99 I am not persuaded that Adamcik stands for the proposition for which the appellant principally contended, that is, that the subsequent presentation of the indictment before the jury and, I infer, the arraignment at that time does not mark the commencement of the proceedings. Even though the purposes of pre-trial processes such as occurred in Adamcik is to assist in the efficient running of the trial, as Mahoney ACJ pointed out in his judgment, evidentiary rulings given at the pre-trial stage are preliminary only. There may be circumstances which require those rulings to be revisited in the hearing proper.
100 However, I accept that the position is not clear and it may be that the hearing of the trial commences upon the first arraignment after the indictment has been presented. Notwithstanding that there may be some uncertainty on this point, it does not affect the position in this case, as the appellant was not arraigned prior to 1 January 2009. Accordingly, it is not necessary to finally determine whether a trial, that is, a criminal proceeding on indictment, commences at the time of the first arraignment, regardless of whether that was in the presence of the jury to be empanelled. In the appellant's case, the hearing of his trial commenced on 23 March 2009, after the commencement of s 165B.
101 Notwithstanding the perhaps unresolved question whether a trial commences on the first arraignment, the indictment having been presented at that time, or when the indictment is presented and the accused person arraigned in front of the jury, as Howie J held in Jancevski, these authorities demonstrate that when legislation, such as the Evidence Act transitional provision cl 17, refers to "proceedings the hearing of which began before the commencement of the [provision or Act]", the intended reference is to the hearing of the particular proceeding such as the trial itself.

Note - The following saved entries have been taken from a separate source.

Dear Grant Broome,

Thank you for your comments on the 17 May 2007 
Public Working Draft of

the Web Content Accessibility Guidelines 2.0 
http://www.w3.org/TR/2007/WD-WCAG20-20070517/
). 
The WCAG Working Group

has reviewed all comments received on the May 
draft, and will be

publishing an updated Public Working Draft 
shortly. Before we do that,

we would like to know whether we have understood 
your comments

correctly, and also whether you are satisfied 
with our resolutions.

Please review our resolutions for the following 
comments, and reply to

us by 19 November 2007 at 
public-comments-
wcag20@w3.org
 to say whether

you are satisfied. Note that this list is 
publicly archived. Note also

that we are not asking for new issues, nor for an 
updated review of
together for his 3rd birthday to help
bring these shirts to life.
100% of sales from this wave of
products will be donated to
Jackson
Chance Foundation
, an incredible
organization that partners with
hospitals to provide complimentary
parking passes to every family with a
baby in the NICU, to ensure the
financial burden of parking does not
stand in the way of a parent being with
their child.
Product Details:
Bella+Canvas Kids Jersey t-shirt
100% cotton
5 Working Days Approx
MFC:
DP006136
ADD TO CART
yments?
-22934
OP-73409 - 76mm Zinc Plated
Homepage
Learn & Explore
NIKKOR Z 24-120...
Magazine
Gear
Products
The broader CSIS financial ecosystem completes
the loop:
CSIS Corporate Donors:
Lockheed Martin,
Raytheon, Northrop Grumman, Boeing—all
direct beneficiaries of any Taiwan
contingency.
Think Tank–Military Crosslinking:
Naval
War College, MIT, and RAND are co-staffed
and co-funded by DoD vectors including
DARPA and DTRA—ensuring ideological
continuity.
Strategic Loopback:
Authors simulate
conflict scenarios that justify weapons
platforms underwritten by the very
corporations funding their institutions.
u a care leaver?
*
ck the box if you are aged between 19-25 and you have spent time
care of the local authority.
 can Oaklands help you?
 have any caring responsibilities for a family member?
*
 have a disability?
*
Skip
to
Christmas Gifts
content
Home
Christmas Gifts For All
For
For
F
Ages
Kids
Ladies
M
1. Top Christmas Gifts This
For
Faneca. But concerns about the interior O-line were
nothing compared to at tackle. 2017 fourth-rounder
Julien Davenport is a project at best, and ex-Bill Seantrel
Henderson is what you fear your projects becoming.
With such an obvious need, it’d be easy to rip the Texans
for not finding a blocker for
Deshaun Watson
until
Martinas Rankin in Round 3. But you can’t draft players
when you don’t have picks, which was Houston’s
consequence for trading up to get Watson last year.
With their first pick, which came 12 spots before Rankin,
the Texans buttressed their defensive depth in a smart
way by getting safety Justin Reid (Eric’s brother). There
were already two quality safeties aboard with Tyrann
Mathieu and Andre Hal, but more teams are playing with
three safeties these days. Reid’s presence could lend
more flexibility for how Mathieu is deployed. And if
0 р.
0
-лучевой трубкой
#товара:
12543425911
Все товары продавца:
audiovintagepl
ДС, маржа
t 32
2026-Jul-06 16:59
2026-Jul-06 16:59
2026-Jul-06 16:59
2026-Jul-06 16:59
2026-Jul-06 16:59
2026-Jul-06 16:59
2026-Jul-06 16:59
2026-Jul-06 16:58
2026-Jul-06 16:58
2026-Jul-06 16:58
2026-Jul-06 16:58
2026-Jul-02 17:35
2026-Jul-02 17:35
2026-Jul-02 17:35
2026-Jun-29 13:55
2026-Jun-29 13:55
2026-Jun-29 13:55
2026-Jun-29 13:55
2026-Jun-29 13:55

102 The Criminal Procedure Act, Ch 3, Pt 3, Div 2 contains those provisions which govern the commencement of proceedings on indictment. By contrast, the Evidence Act is concerned with the evidence which is to be adduced at a particular hearing. When the Evidence Act transitional provision refers to a proceeding the hearing of which has commenced, I am of the opinion that, on its proper construction, it is referring to the hearing of a particular proceeding, in this case, a trial on indictment.